In October 2009, amid falling profits, Boyd announced that the project would be suspended for at least three to five years. In July 2012, the Clark County Zoning Commission granted Boyd Gaming a six-year extension to complete the project, which was considered an eyesore. The company also worked with the commission to create a $4 million beautification plan for the construction site that was expected to be finished later that year. The plan would include landscaping the portion of the site that faced the Las Vegas Strip, and covering the complex's steel frames with material, while construction equipment had already been removed from the site. Boyd Gaming expected to resume construction within three to five years, with an opening as late as 2018. The company expected to spend $15.5 million to $17 million annually to maintain the site, for expenses such as security and property taxes.

In March 2013, Boyd sold the Echelon site for $350 million to the Genting Group, a Malaysia-based gaming company which began developing the site as the 3,500-room Resorts World Las Vegas. Some of the unfinished Echelon buildings were incorporated into the Resorts World project. Following several delays, Resorts World opened on June 24, 2021.

== Proposed facilities ==
- Echelon Resort would be owned and operated by Boyd Gaming, and would include two hotel towers:
  - Echelon Tower would be the main hotel tower. Also known as Echelon Hotel and Hotel Echelon. Originally known as the Echelon Resort Tower.
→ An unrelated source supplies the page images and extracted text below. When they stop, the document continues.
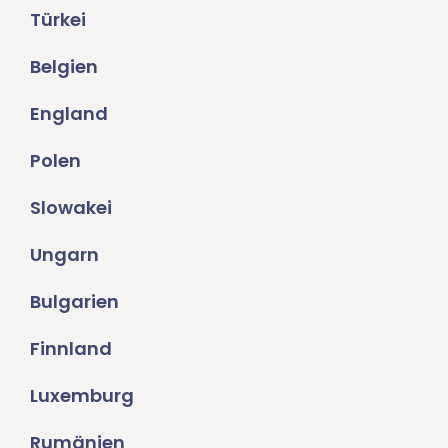
Türkei
Belgien
England
Polen
Slowakei
Ungarn
Bulgarien
Finnland
Luxemburg
Rumänien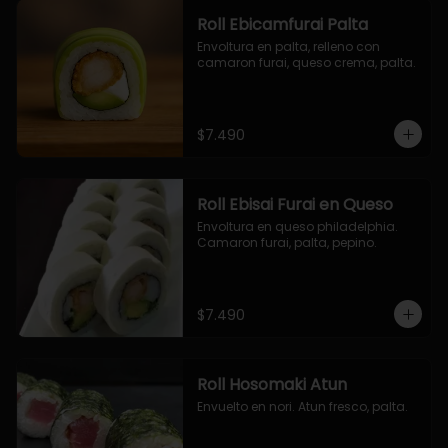
Roll Ebicamfurai Palta
Envoltura en palta, relleno con 
camaron furai, queso crema, palta.
$7.490
Roll Ebisai Furai en Queso
Envoltura en queso philadelphia. 
Camaron furai, palta, pepino.
$7.490
Roll Hosomaki Atun
Envuelto en nori. Atun fresco, palta.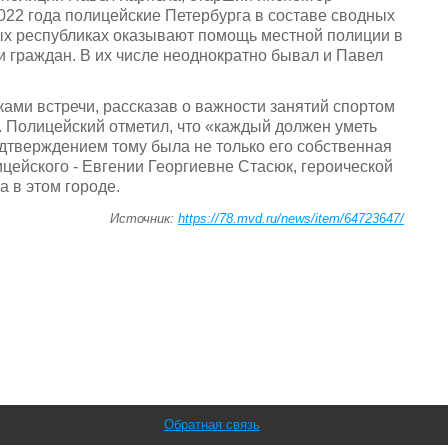
022 года полицейские Петербурга в составе сводных
ых республиках оказывают помощь местной полиции в
 граждан. В их числе неоднократно бывал и Павел
ами встречи, рассказав о важности занятий спортом
. Полицейский отметил, что «каждый должен уметь
одтверждением тому была не только его собственная
цейского - Евгении Георгиевне Стасюк, героической
а в этом городе.
Источник:
https://78.mvd.ru/news/item/64723647/
Обратная связь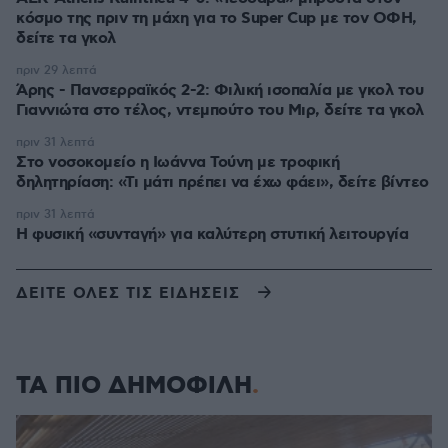
κόσμο της πριν τη μάχη για το Super Cup με τον ΟΦΗ,
δείτε τα γκολ
πριν 29 λεπτά
Άρης - Πανσερραϊκός 2-2: Φιλική ισοπαλία με γκολ του
Γιαννιώτα στο τέλος, ντεμπούτο του Μιρ, δείτε τα γκολ
πριν 31 λεπτά
Στο νοσοκομείο η Ιωάννα Τούνη με τροφική
δηλητηρίαση: «Τι μάτι πρέπει να έχω φάει», δείτε βίντεο
πριν 31 λεπτά
Η φυσική «συνταγή» για καλύτερη στυτική λειτουργία
ΔΕΙΤΕ ΟΛΕΣ ΤΙΣ ΕΙΔΗΣΕΙΣ
ΤΑ ΠΙΟ ΔΗΜΟΦΙΛΗ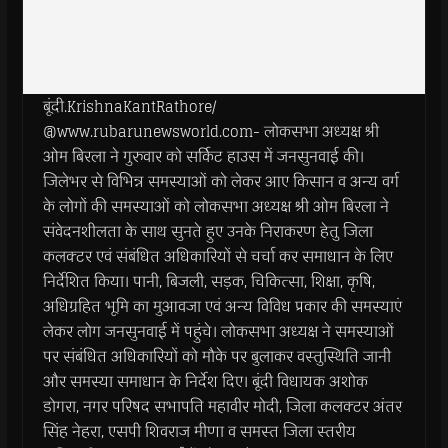
बूंदी.KrishnaKantRathore/
@www.rubarunewsworld.com- लोकसभा अध्यक्ष श्री
ओम बिरला ने गुरुवार को सर्किट हाउस में जनसुनवाई की।
जिलेभर से विभिन्न समस्याओं को लेकर आए किसान व अन्य वर्ग
के लोगों की समस्याओं को लोकसभा अध्यक्ष श्री ओम बिरला ने
संवेदनशीलता के साथ सुनते हुए उनके निराकरण हेतु जिला
कलक्टर एवं संबंधित अधिकारियों से चर्चा कर समाधान के लिए
निर्देशित किया। पानी, बिजली, सड़क, चिकित्सा, शिक्षा, कृषि,
अधिग्रहित भूमि का मुआवजा एवं अन्य विविध प्रकार की समस्याएं
लेकर लोग जनसुनवाई में पहुंचे। लोकसभा अध्यक्ष ने समस्याओं
पर संबंधित अधिकारियों को मौके पर बुलाकर वस्तुस्थिति जानी
और समस्या समाधान के निर्देश दिए। बूंदी विधायक अशोक
डोगरा, नगर परिषद सभापति महावीर मोदी, जिला कलक्टर अंतर
सिंह नेहरा, एसपी शिवराज मीणा व समस्त जिला स्तरीय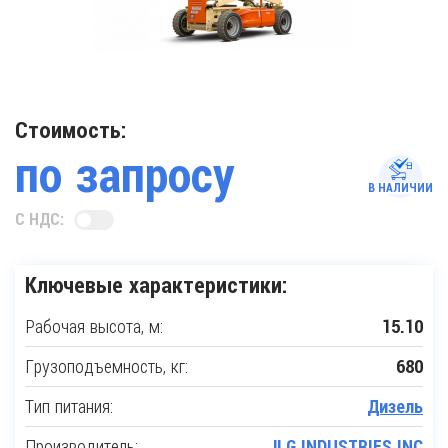
Стоимость:
по запросу
В НАЛИЧИИ
С НДС:
Ключевые характеристики:
Рабочая высота, м:
15.10
Грузоподъемность, кг:
680
Тип питания:
Дизель
Производитель:
JLG INDUSTRIES INC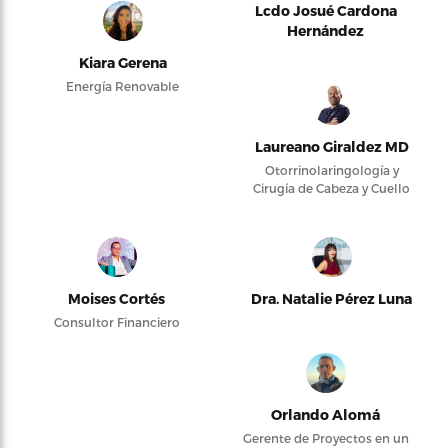
Lcdo Josué Cardona
Hernández
Kiara Gerena
Energía Renovable
Laureano Giraldez MD
Otorrinolaringología y
Cirugía de Cabeza y Cuello
Moises Cortés
Dra. Natalie Pérez Luna
Consultor Financiero
Orlando Alomá
Gerente de Proyectos en un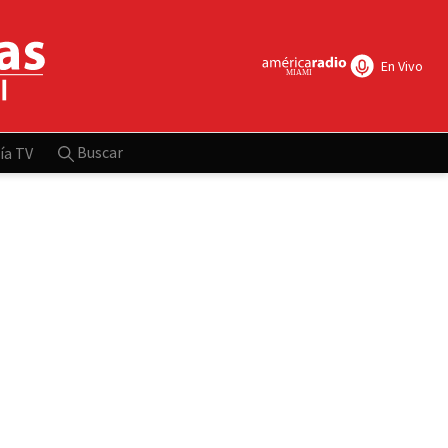
En Vivo
Buscar
ía TV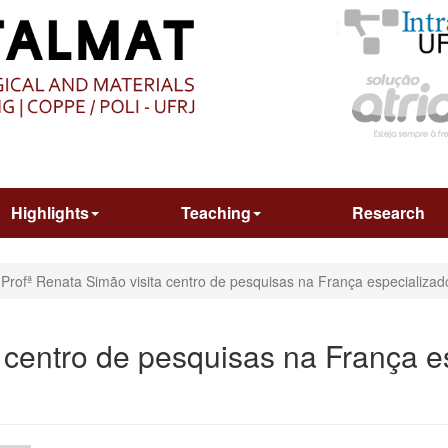
O
CONTEÚDO
Highlights
Teaching
Research
Profª Renata Simão visita centro de pesquisas na França especializa
a centro de pesquisas na França 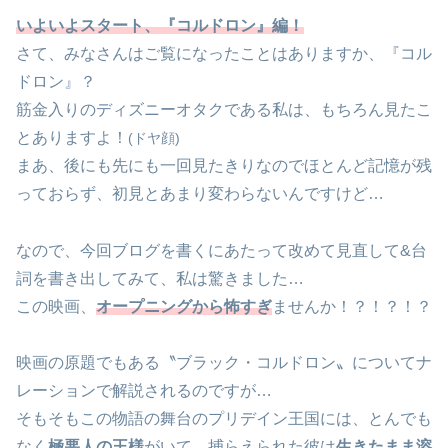
いよいよスタート、『コルドロン』編！
さて、みなさんはご覧になったことはありますか、『コル
ドロン』？
筋金入りのディズニーオタクである私は、もちろん見たこ
とありますよ！
(ドヤ顔)
まあ、後にも先にも一回見たきりなのでほとんど記憶が残
っておらず、初見とあまり変わらないんですけど…
なので、今回ブログを書くにあたって改めて見直して&台
詞を書き出してみて、私は驚きました…
この映画、
オープニングから怖すぎ
ませんか！？！？！？
映画の原題でもある〝ブラック・コルドロン〟についてナ
レーションで解説されるのですが…
そもそもこの物語の舞台のプリデイン王国には、とんでも
なく
極悪人の王様
がいて、捕らえられた彼は
生きたまま溶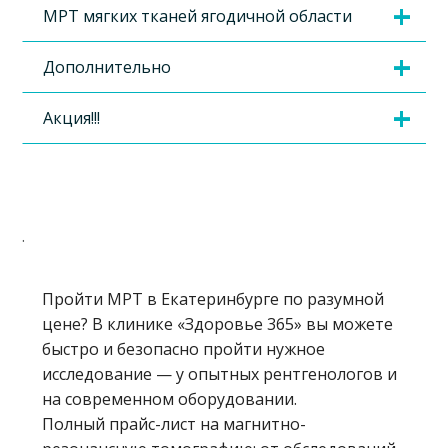
МРТ мягких тканей ягодичной области
Дополнительно
Акция!!!
.
Пройти МРТ в Екатеринбурге по разумной
цене? В клинике «Здоровье 365» вы можете
быстро и безопасно пройти нужное
исследование — у опытных рентгенологов и
на современном оборудовании.
Полный прайс-лист на магнитно-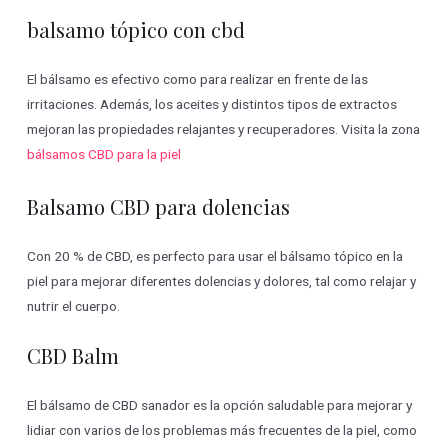
balsamo tópico con cbd
El bálsamo es efectivo como para realizar en frente de las
irritaciones. Además, los aceites y distintos tipos de extractos
mejoran las propiedades relajantes y recuperadores. Visita la zona
bálsamos CBD para la piel
Balsamo CBD para dolencias
Con 20 % de CBD, es perfecto para usar el bálsamo tópico en la
piel para mejorar diferentes dolencias y dolores, tal como relajar y
nutrir el cuerpo.
CBD Balm
El bálsamo de CBD sanador es la opción saludable para mejorar y
lidiar con varios de los problemas más frecuentes de la piel, como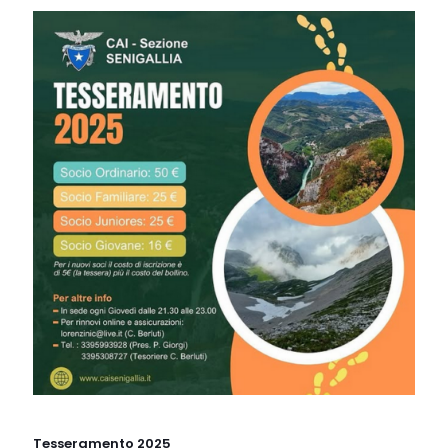
Tesseramento 2025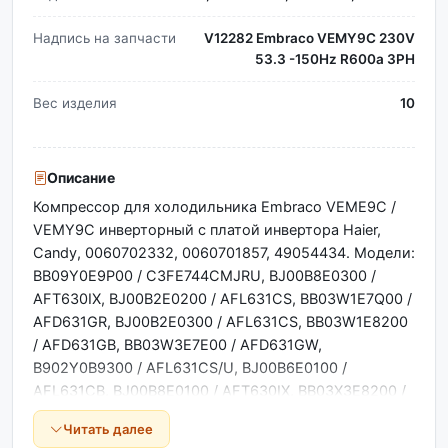
Надпись на запчасти
V12282 Embraco VEMY9C 230V
53.3 -150Hz R600a 3PH
Вес изделия
10
Описание
Компрессор для холодильника Embraco VEME9C /
VEMY9C инверторный с платой инвертора Haier,
Candy, 0060702332, 0060701857, 49054434. Модели:
BB09Y0E9P00 / C3FE744CMJRU, BJ00B8E0300 /
AFT630IX, BJ00B2E0200 / AFL631CS, BB03W1E7Q00 /
AFD631GR, BJ00B2E0300 / AFL631CS, BB03W1E8200
/ AFD631GB, BB03W3E7E00 / AFD631GW,
B902Y0B9300 / AFL631CS/U, BJ00B6E0100 /
AFL631CB, BJ00B8E0100 / AFT630IX, BB03X3E8200 /
AFL631CB, BB03W1E7E00 / AFD631GW, BJ00B0E0200
Читать далее
/ AFD631CS, BJ00B8E0200 / AFT630IX, BB03Z0E9800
  - The Enclave would be an all-suite tower, attached to Echelon Tower. Originally known as the Echelon Suite Tower.
- Mondrian at Echelon: An 850-room hotel; a 50% joint venture with Morgans Hotel Group. Never began construction.
- Delano Hotel: A 550-room hotel; a 50% joint venture with Morgans Hotel Group. Never began construction.
- The Shangri-La Hotel Las Vegas: A hotel to be managed by Shangri-La Hotels and Resorts. It would include 353 rooms, originally announced as 400. Attached to Echelon Tower and The Enclave.
- Las Vegas ExpoCenter: Planned 750000 sqft convention center and associated meeting space. Boyd Gaming began booking convention reservations in December 2007, years ahead of the project's planned opening in the third quarter of 2010.
- High Street: A 400000 sqft indoor shopping center to be built at a cost of $500 million, and to be managed by General Growth Properties through a partnership with Boyd Gaming.
- Casino: Planned 140000 sqft casino.
- Two theater venues, one with 4,000 seats and one with 1,500 seats, both to be managed by Anschutz Entertainment Group.
- Parking garage, with nearly 8,000 spaces.